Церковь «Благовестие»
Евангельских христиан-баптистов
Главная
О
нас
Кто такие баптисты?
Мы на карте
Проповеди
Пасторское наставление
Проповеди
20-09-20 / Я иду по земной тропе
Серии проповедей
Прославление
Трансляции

++++

PROBLEM DESCRIPTION →
Could you repeat these rows with "Трансляции" renamed to "Прямые эфиры" and everything else left unchanged?

ANSWER SPACE →
Церковь «Благовестие»
Евангельских христиан-баптистов
Главная
О
нас
Кто такие баптисты?
Мы на карте
Проповеди
Пасторское наставление
Проповеди
20-09-20 / Я иду по земной тропе
Серии проповедей
Прославление
Прямые эфиры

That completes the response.